A capillary zone electrophoretic (CZE) method was optimized for the separation of five angiotensin II receptor antagonists (Losartan, Irbesartan, Valsartan, Telmisartan and Eprosartan) and two of their metabolites (EXP 3174 and Candesartan M1) by means of experimental design methodologies. The aim of this study was to define rapidly experimental conditions under which the analytes can be resolved for quantitation. The effects of the buffer (pH, concentration and composition), the organic modifier and voltage were studied. Critical factors were identified in a screening design (fractional factorial design) and sequentially an optimization design (central composite design) was used to choose optimal conditions for separation. The most favorable electrophoretic conditions were found by setting the resolution at a threshold value (Rs < or = 1.5) and minimizing, if possible, analysis time. Successful results were obtained with a 50 mM potassium dihydrogen phosphate:boric acid (25:75 v/v) buffer at pH 5.5 in the presence of 5% methanol and application of a 25 kV voltage. Analysis time was 8 min in a conventional fused-silica capillary (50 cm effective length) in a normal cationic mode (anode at the inlet and cathode at the outlet) after hydrostatical sample injection for 30 s.

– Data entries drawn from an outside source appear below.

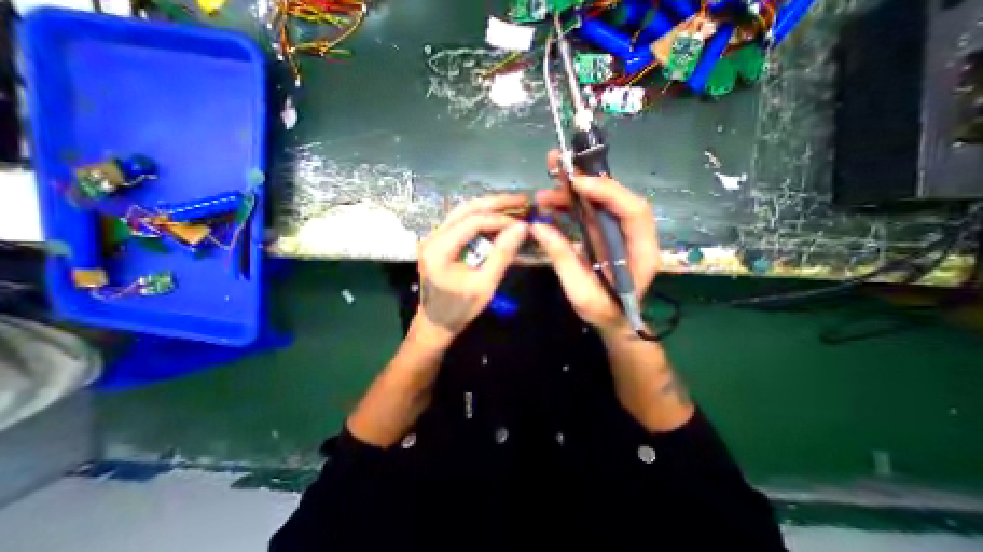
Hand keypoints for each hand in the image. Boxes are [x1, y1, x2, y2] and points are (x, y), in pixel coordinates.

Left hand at [413, 191, 529, 339]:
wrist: (436, 322)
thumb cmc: (460, 309)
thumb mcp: (485, 285)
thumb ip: (502, 255)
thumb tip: (522, 227)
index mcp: (438, 250)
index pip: (472, 222)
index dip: (499, 219)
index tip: (522, 223)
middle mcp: (432, 237)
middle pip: (466, 209)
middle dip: (496, 203)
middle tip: (522, 200)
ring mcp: (434, 237)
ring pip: (463, 212)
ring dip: (489, 207)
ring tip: (514, 205)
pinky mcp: (440, 241)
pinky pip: (462, 222)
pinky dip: (482, 218)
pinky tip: (499, 218)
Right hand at [530, 149, 659, 334]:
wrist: (614, 320)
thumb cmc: (603, 311)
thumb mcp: (580, 291)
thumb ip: (562, 258)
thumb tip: (537, 227)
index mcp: (640, 251)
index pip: (633, 211)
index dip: (608, 192)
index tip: (577, 183)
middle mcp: (633, 235)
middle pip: (615, 198)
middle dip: (587, 180)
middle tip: (557, 165)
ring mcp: (618, 233)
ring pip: (599, 203)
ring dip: (572, 193)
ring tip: (543, 193)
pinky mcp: (604, 234)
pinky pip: (589, 213)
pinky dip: (570, 206)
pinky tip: (550, 205)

Separation of the high-ceiling diuretic Torasemide and its metabolites by capillary zone electrophoresis with diode-array detection.

A capillary zone electrophoretic method was developed for the separation of the high-ceiling loop diuretic Torasemide and three of its metabolites (M1, M3 and M5) using an experimental design approach. Two different experimental designs were employed to optimize the developed method: (i) a fractional factorial design examining six factors at two levels (2(6-2)) and (ii) a central composite design examining two factors at two levels (2(2)+2x2+p). The factors studied were: pH, buffer concentration, proportion of boric acid in the mixed boric acid:potassium dihydrogen phosphate background electrolyte, temperature, applied voltage and percentage of organic modifier. Resolution between peaks was established as response. Separation of the four studied compounds was achieved in less than 8 min, using an electrolyte of 20 mM boric acid:potassium dihydrogen phosphate (75:25 v/v) with 15% MeOH adjusted to pH 9.7 with KOH, at a potential of 28 kV. Detection wavelength and temperature were 206 nm and 35 degrees C, respectively.